If you buy unpeeled shrimp, add the heads and/or shells to the water for extra flavor, but even if peeled shrimp is what you have at hand, the minced shrimp added at the beginning adds a lot flavor, while you can control the cooking time of the whole shrimp added at the end.
Asopao de Camarones Recipe (Shrimp and Rice Pottage)
- 3 quart [3 lt] of boiling water (which you'll keep simmering over low heat, see notes)
- 2 lbs [0.9 kg] of shrimp , raw and peeled (and extra shellfish of your preference, see notes)
- 3 tablespoons of olive oil
- 1 large red onion , diced
- 1 cup bell peppers , diced
- 1 teaspoon mashed garlic
- 1 tablespoon of finely chopped parsley (plus more for decoration if you wish)
- 2 cups of tomato sauce (or 5 tbsps of tomato paste)
- 2 limes , divided
- 1 ½ tablespoons of salt , divided (you may not need it all)
- 2 ½ cups of rice long grain, or carolina
- ½ cup of carrot , diced
- ½ cup of peas (petit pois, canned - optional)
- ½ teaspoon of pepper (or to taste)
- Hot sauce (or agrio de naranja)
Heating water: Pour the water into a pot and heat over medium-low heat until it reaches a low boil, lower heat to just enough to keep very hot.
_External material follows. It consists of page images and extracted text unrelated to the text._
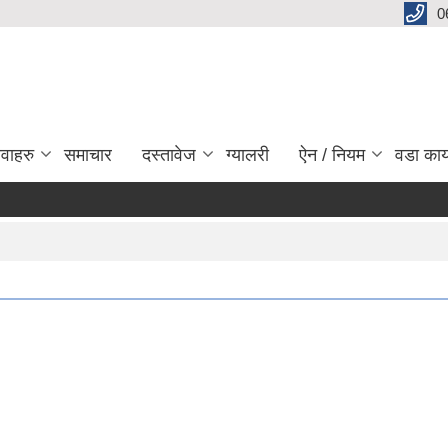
0
ेवाहरु
समाचार
दस्तावेज
ग्यालरी
ऐन / नियम
वडा कार
प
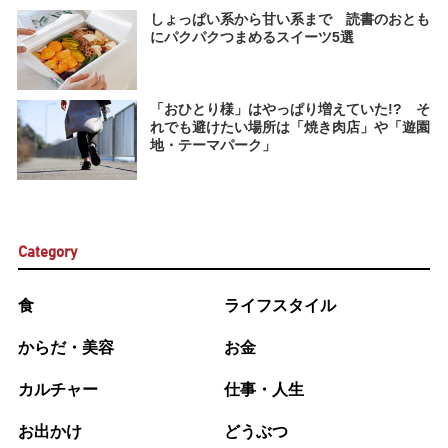
しょっぱい系から甘い系まで 読書のおとも
にパクパクつまめるスイーツ5選
「おひとり様」はやっぱり増えていた!? そ
れでも避けたい場所は「焼き肉店」や「遊園
地・テーマパーク」
Category
食
ライフスタイル
からだ・美容
お金
カルチャー
仕事・人生
お出かけ
どうぶつ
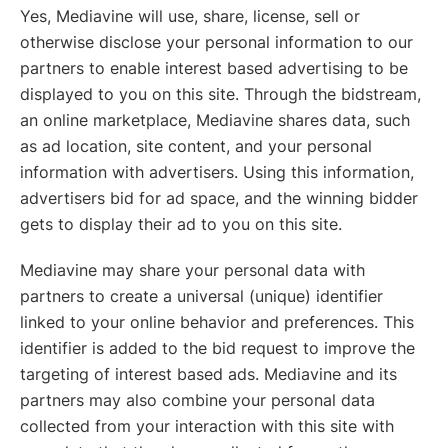
Yes, Mediavine will use, share, license, sell or
otherwise disclose your personal information to our
partners to enable interest based advertising to be
displayed to you on this site. Through the bidstream,
an online marketplace, Mediavine shares data, such
as ad location, site content, and your personal
information with advertisers. Using this information,
advertisers bid for ad space, and the winning bidder
gets to display their ad to you on this site.
Mediavine may share your personal data with
partners to create a universal (unique) identifier
linked to your online behavior and preferences. This
identifier is added to the bid request to improve the
targeting of interest based ads. Mediavine and its
partners may also combine your personal data
collected from your interaction with this site with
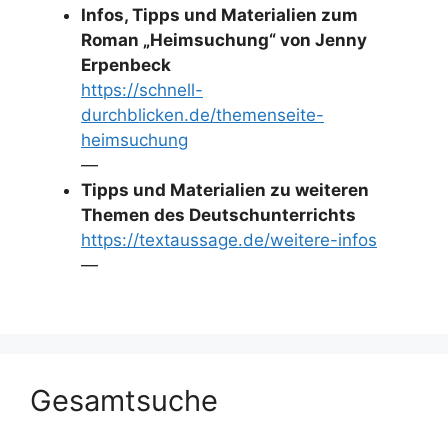
Infos, Tipps und Materialien zum
Roman „Heimsuchung“ von Jenny
Erpenbeck
https://schnell-
durchblicken.de/themenseite-
heimsuchung
—
Tipps und Materialien zu weiteren
Themen des Deutschunterrichts
https://textaussage.de/weitere-infos
—
Gesamtsuche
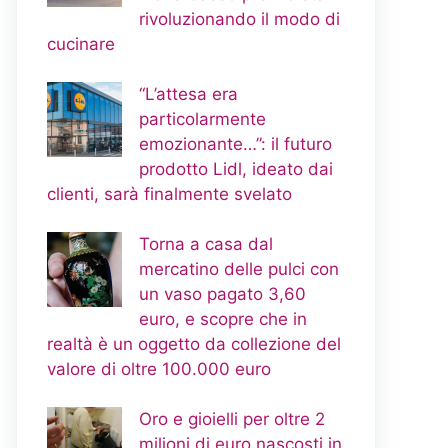
rivoluzionando il modo di
cucinare
“L’attesa era
particolarmente
emozionante…”: il futuro
prodotto Lidl, ideato dai
clienti, sarà finalmente svelato
Torna a casa dal
mercatino delle pulci con
un vaso pagato 3,60
euro, e scopre che in
realtà è un oggetto da collezione del
valore di oltre 100.000 euro
Oro e gioielli per oltre 2
milioni di euro nascosti in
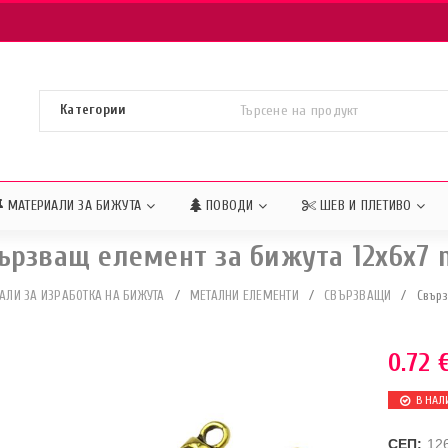
МАТЕРИАЛИ ЗА БИЖУТА
ПОВОДИ
ШЕВ И ПЛЕТИВО
ързващ елемент за бижута 12x6x7
АЛИ ЗА ИЗРАБОТКА НА БИЖУТА
/
МЕТАЛНИ ЕЛЕМЕНТИ
/
СВЪРЗВАЩИ
/
Свърз
0.72
В НАЛ
СЕП:
12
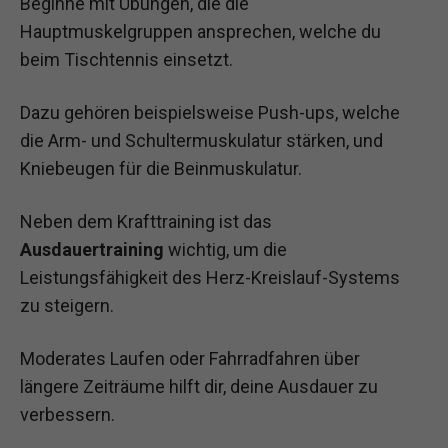
Beginne mit Übungen, die die
Hauptmuskelgruppen ansprechen, welche du
beim Tischtennis einsetzt.
Dazu gehören beispielsweise Push-ups, welche
die Arm- und Schultermuskulatur stärken, und
Kniebeugen für die Beinmuskulatur.
Neben dem Krafttraining ist das
Ausdauertraining
wichtig, um die
Leistungsfähigkeit des Herz-Kreislauf-Systems
zu steigern.
Moderates Laufen oder Fahrradfahren über
längere Zeiträume hilft dir, deine Ausdauer zu
verbessern.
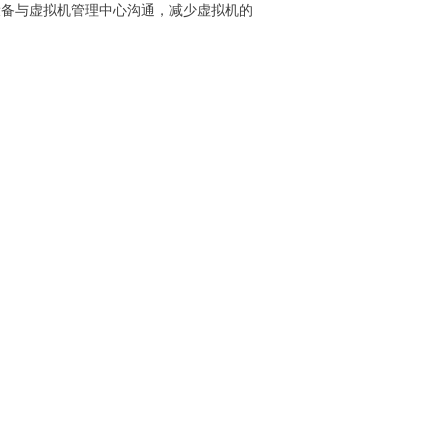
设备与虚拟机管理中心沟通，减少虚拟机的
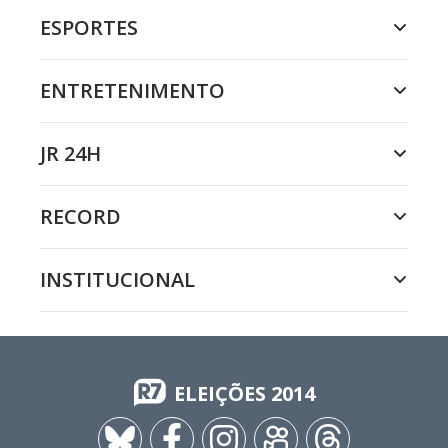
ESPORTES
ENTRETENIMENTO
JR 24H
RECORD
INSTITUCIONAL
ELEIÇÕES 2014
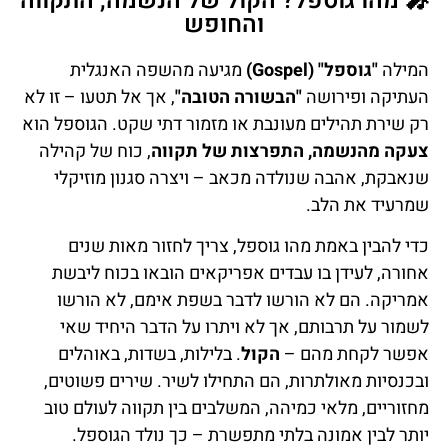
🎤 מהו גוספל? הקול של הנשמה, התקווה
והחופש
המילה
"גוספל" (Gospel)
מגיעה מהשפה האנגלית
העתיקה ופירושה
"הבשורה הטובה"
, אך אל תטעו – זו לא
רק שירת תהילים מעונבת או מזמור דתי שקט. הגוספל הוא
צעקה מהנשמה, התפרצות של תקווה
, כוח של קהילה
שנאבקת, אהבה שנולדה מכאב – ויצרה סגנון מוזיקלי
שמרעיד את הלב.
כדי להבין באמת מהו גוספל, צריך לחזור מאות שנים
אחורה, לעידן בו עבדים אפריקאים הובאו בכוח ליבשת
אמריקה. הם לא הורשו לדבר בשפת אימם, לא הורשו
לשמור על תרבותם, אך לא ויתרו על הדבר היחיד שאי
אפשר לקחת מהם –
הקול
. בלילות, בשדות, באוהלים
ובכנסיות מאולתרות, הם התחילו לשיר. שירים פשוטים,
מחזוריים, מלאי כמיהה, המשלבים בין תקווה לעולם טוב
יותר לבין אמונה בלתי מתפשרת – כך נולד הגוספל.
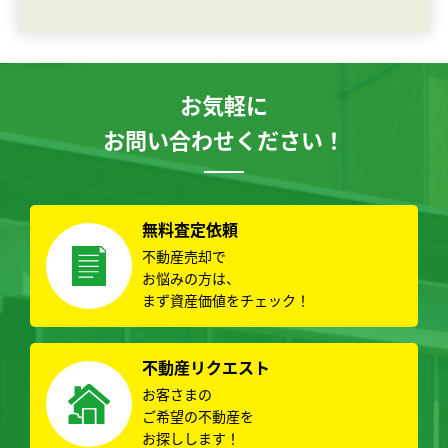
お気軽に
お問い合わせください！
無料査定依頼
不動産売却で
お悩みの方は、
まず資産価値をチェック！
不動産リクエスト
お客さまの
ご希望の不動産を
お探しします！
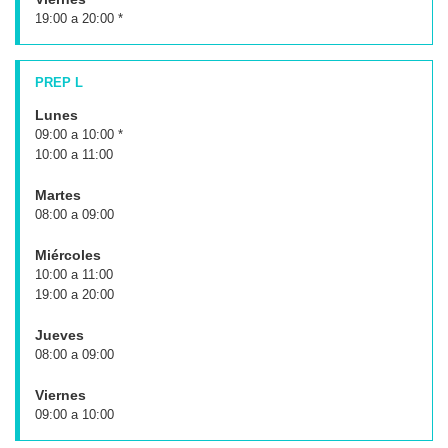
19:00 a 20:00 *
PREP L
Lunes
09:00 a 10:00 *
10:00 a 11:00
Martes
08:00 a 09:00
Miércoles
10:00 a 11:00
19:00 a 20:00
Jueves
08:00 a 09:00
Viernes
09:00 a 10:00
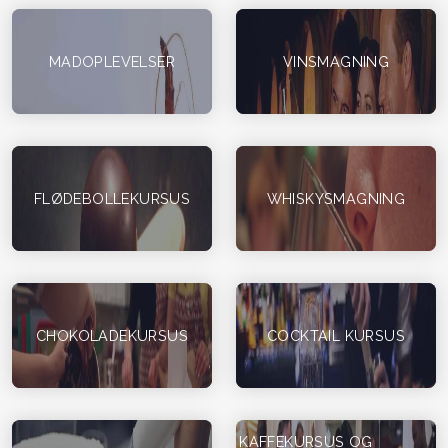
MADOPLEVELSER
VINSMAGNING
FLØDEBOLLEKURSUS
WHISKYSMAGNING
CHOKOLADEKURSUS
COCKTAIL KURSUS
KAFFEKURSUS OG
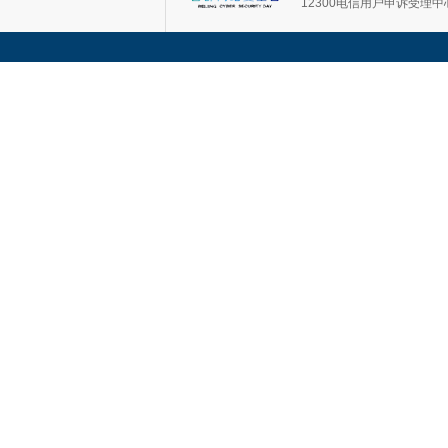
12300电信用户申诉受理中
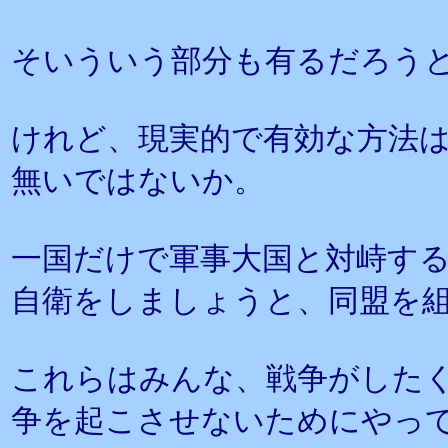
そいういう部分も有るだろう
けれど、現実的で有効な方法
無いではないか。
一国だけで軍事大国と対峙す
自衛をしましょうと、同盟を
これらはみんな、戦争がした
争を起こさせないためにやっ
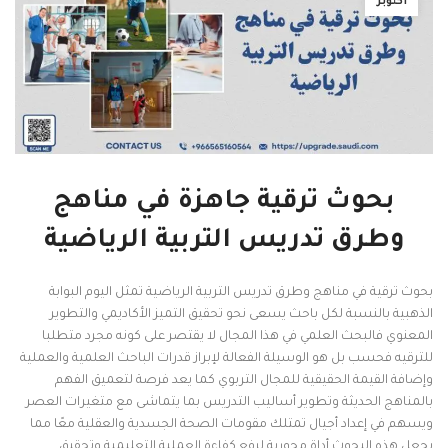
أكتوبر
بحوث ترقية جاهزة في مناهج
وطرق تدريس التربية الرياضية
بحوث ترقية في مناهج وطرق تدريس التربية الرياضية تمثل اليوم البوابة
الذهبية بالنسبة لكل باحث يسعى نحو تحقيق التميز الأكاديمي والتطوير
المعنوي فالبحث العلمي في هذا المجال لا يقتصر على كونه مجرد متطلبا
للترقيه فحسب بل هو الوسيلة الفعالة لإبراز قدرات الباحث العلمية والعملية
وإضافة القيمة الحقيقية للمجال التربوي كما يعد فرصة لتعميق الفهم
بالمناهج الحديثة وتطوير أساليب التدريس بما يتماشى مع متغيرات العصر
ويسهم في إعداد أجيال تمتلك مقومات الصحة الجسدية والعقلية معًا مما
يجعل هذه البحوث أداة محورية لرفع كفاءة العملية التعليمية وتحقيق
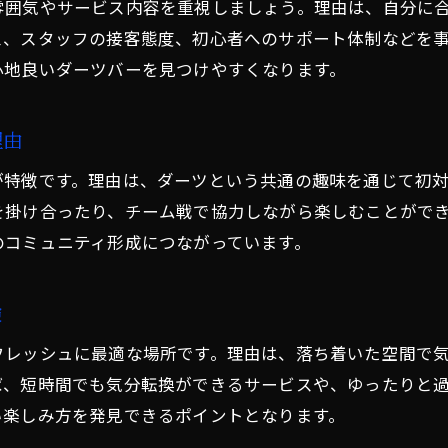
雰囲気やサービス内容を重視しましょう。理由は、自分に
居心地が良いダーツバーの特徴を紹介
ス、スタッフの接客態度、初心者へのサポート体制などを
ダーツバーのスタッフ対応が好評な理由
心地良いダーツバーを見つけやすくなります。
アットホームな雰囲気のダーツバー体験
グループ利用に最適なダーツバー選び
理由
ダーツバーでくつろげるサービス充実
が特徴です。理由は、ダーツという共通の趣味を通じて初
清潔感抜群なダーツバーで快適時間
を掛け合ったり、チーム戦で協力しながら楽しむことがで
新しい出会いが広がるダーツバー活用法
のコミュニティ形成につながっています。
ダーツバーで自然な交流が生まれる秘訣
験
新しい友達を作りやすいダーツバーとは
初心者でも仲間と打ち解けるダーツバー
フレッシュに最適な場所です。理由は、落ち着いた空間で
SNSで話題のダーツバー利用術を解説
ば、短時間でも気分転換ができるサービスや、ゆったりと
い楽しみ方を発見できるポイントとなります。
ダーツバーでイベント情報を活かすコツ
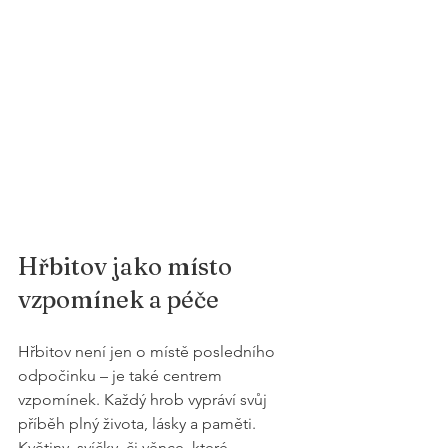
Hřbitov jako místo 
vzpomínek a péče
Hřbitov není jen o místě posledního 
odpočinku – je také centrem 
vzpomínek. Každý hrob vypráví svůj 
příběh plný života, lásky a paměti. 
Květiny, svíčky, či věnce, které 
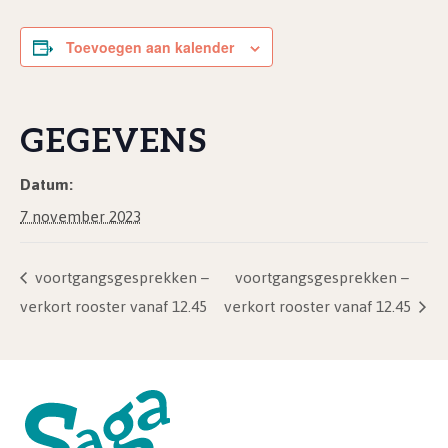
Toevoegen aan kalender
GEGEVENS
Datum:
7 november 2023
voortgangsgesprekken –
voortgangsgesprekken –
verkort rooster vanaf 12.45
verkort rooster vanaf 12.45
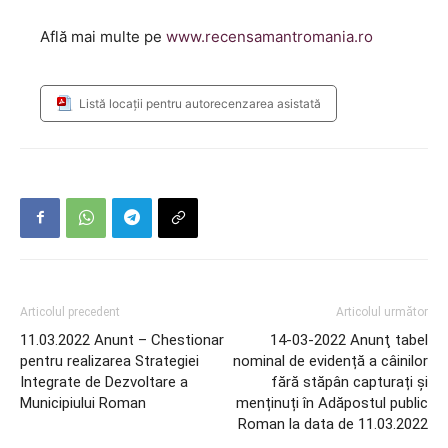
Află mai multe pe
www.recensamantromania.ro
Listă locații pentru autorecenzarea asistată
Articolul precedent
Articolul următor
11.03.2022 Anunt – Chestionar
14-03-2022 Anunţ tabel
pentru realizarea Strategiei
nominal de evidență a câinilor
Integrate de Dezvoltare a
fără stăpân capturați și
Municipiului Roman
menținuți în Adăpostul public
Roman la data de 11.03.2022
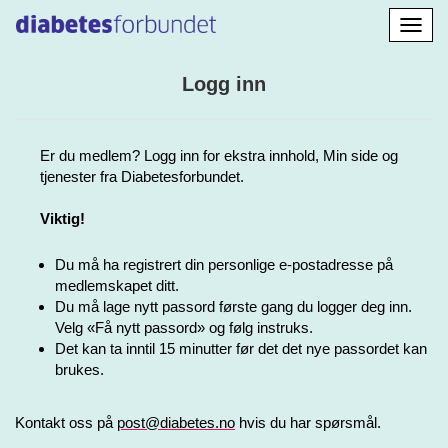
Aktiv
navig
Logg inn
Er du medlem? Logg inn for ekstra innhold, Min side og
tjenester fra Diabetesforbundet.
Viktig!
Du må ha registrert din personlige e-postadresse på
medlemskapet ditt.
Du må lage nytt passord første gang du logger deg inn.
Velg «Få nytt passord» og følg instruks.
Det kan ta inntil 15 minutter før det det nye passordet kan
brukes.
Kontakt oss på
post@diabetes.no
hvis du har spørsmål.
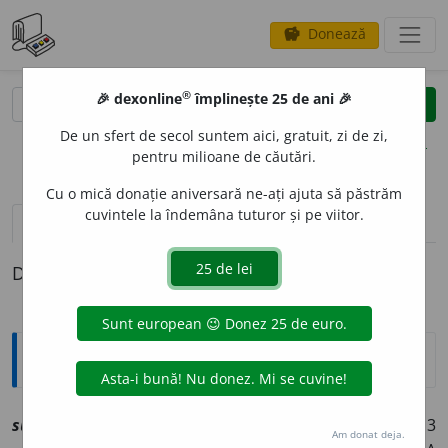
Donează
savings
®
®
🎉 dexonline
împlinește 25 de ani 🎉
caută
clear
search
De un sfert de secol suntem aici, gratuit, zi de zi,
opțiuni
pentru milioane de căutări.
Cu o mică donație aniversară ne-ați ajuta să păstrăm
cuvintele la îndemâna tuturor și pe viitor.
definiții (1)
Definiția cu ID-ul 1242589:
Explicative DEX
r
supur
a
vi
[
At:
TURNESCU, MED. O. P. 58
/18 /
Pzi:
3
Am donat deja.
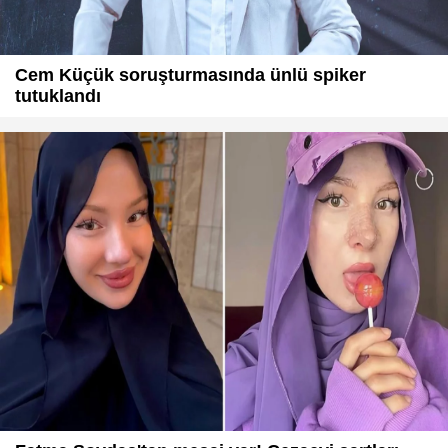
Cem Küçük soruşturmasında ünlü spiker
tutuklandı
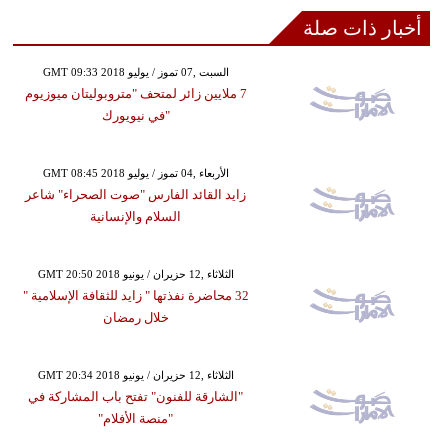
أخبار ذات صلة
GMT 09:33 2018 السبت ,07 تموز / يوليو
7 ملايين زائر لمتحف "متروبوليتان ميوزيوم
"في نيويورك
GMT 08:45 2018 الأربعاء ,04 تموز / يوليو
زايد القائد الفارس "صوت الصحراء" شاعر
السلام والإنسانية
GMT 20:50 2018 الثلاثاء ,12 حزيران / يونيو
32 محاضرة نفذتها " زايد للثقافة الإسلامية "
خلال رمضان
GMT 20:34 2018 الثلاثاء ,12 حزيران / يونيو
"الشارقة للفنون" تفتح باب المشاركة في
"منصة الأفلام"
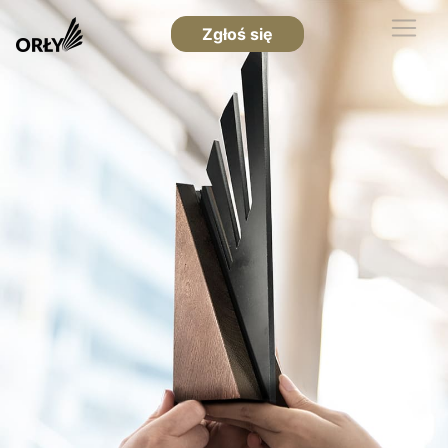
Zgłoś się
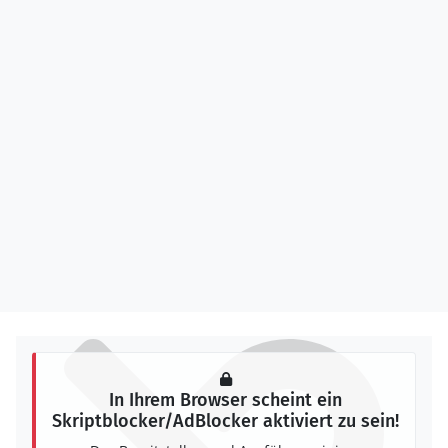
In Ihrem Browser scheint ein
Skriptblocker/AdBlocker aktiviert zu sein!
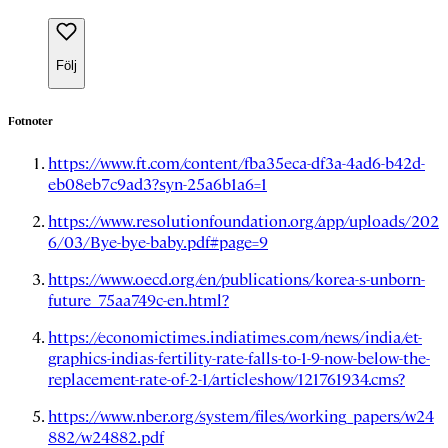
Följ
Fotnoter
https://www.ft.com/content/fba35eca-df3a-4ad6-b42d-
eb08eb7c9ad3?syn-25a6b1a6=1
https://www.resolutionfoundation.org/app/uploads/202
6/03/Bye-bye-baby.pdf#page=9
https://www.oecd.org/en/publications/korea-s-unborn-
future_75aa749c-en.html?
https://economictimes.indiatimes.com/news/india/et-
graphics-indias-fertility-rate-falls-to-1-9-now-below-the-
replacement-rate-of-2-1/articleshow/121761934.cms?
https://www.nber.org/system/files/working_papers/w24
882/w24882.pdf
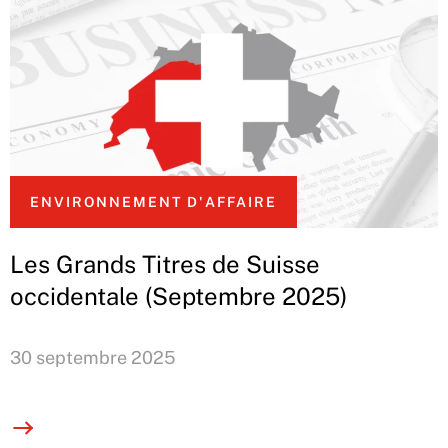
ENVIRONNEMENT D'AFFAIRE
Les Grands Titres de Suisse
occidentale (Septembre 2025)
30 septembre 2025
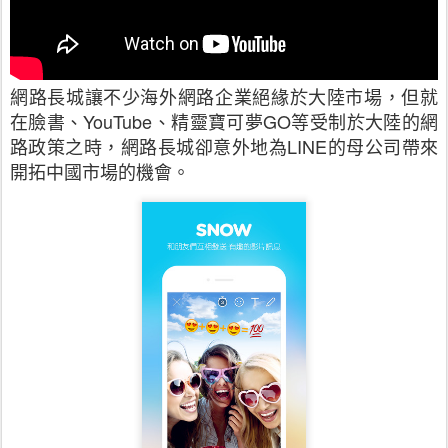
網路長城讓不少海外網路企業絕緣於大陸市場，但就
在臉書、
YouTube
、精靈寶可夢
GO
等受制於大陸的網
路政策之時，網路長城卻意外地為
LINE
的母公司帶來
開拓中國市場的機會。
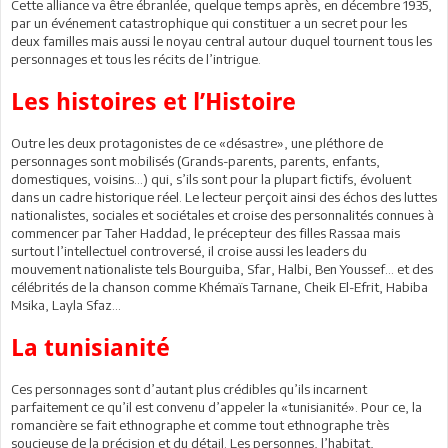
Cette alliance va être ébranlée, quelque temps après, en décembre 1935,
par un événement catastrophique qui constituer a un secret pour les
deux familles mais aussi le noyau central autour duquel tournent tous les
personnages et tous les récits de l’intrigue.
Les histoires et l’Histoire
Outre les deux protagonistes de ce «désastre», une pléthore de
personnages sont mobilisés (Grands-parents, parents, enfants,
domestiques, voisins…) qui, s’ils sont pour la plupart fictifs, évoluent
dans un cadre historique réel. Le lecteur perçoit ainsi des échos des luttes
nationalistes, sociales et sociétales et croise des personnalités connues à
commencer par Taher Haddad, le précepteur des filles Rassaa mais
surtout l’intellectuel controversé, il croise aussi les leaders du
mouvement nationaliste tels Bourguiba, Sfar, Halbi, Ben Youssef… et des
célébrités de la chanson comme Khémaïs Tarnane, Cheik El-Efrit, Habiba
Msika, Layla Sfaz…
La tunisianité
Ces personnages sont d’autant plus crédibles qu’ils incarnent
parfaitement ce qu’il est convenu d’appeler la «tunisianité». Pour ce, la
romancière se fait ethnographe et comme tout ethnographe très
soucieuse de la précision et du détail. Les personnes, l’habitat,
If you have heads and/or peels, add it now to add flavor to the water. We'll use this liquid to add to the other pot later in the preparation.
Making the base: Mince ⅓ of the shrimps. Set the whole shrimp aside (refrigerated). In a separate stew pot heat the oil over low heat. Add the onion, peppers, garlic, and parsley. Cook and stir until the onion turns translucent. Add the minced shrimp, cook and stir for another minute. Add the tomato sauce, the juice of 1 lime, and mix well. Pour in ⅓of the water (from the other pot), and 1 tablespoon of salt, increase heat to medium, and bring to the boil.
Cooking the rice: Add the rice, carrot, and peas and stir. Stir the rice regularly, adding boiling-hot water from the other pot to keep the rice covered as the liquid evaporates and is absorbed by the rice. Once the rice is cooked through (grains are soft and have doubled their size), add the remaining shrimp you had set aside, and cook just until the shrimp becomes bright pink. Taste and season with pepper, salt, and hot sauce to taste.
Serving: Serve with lime wedges, a few slices of avocados or tostones.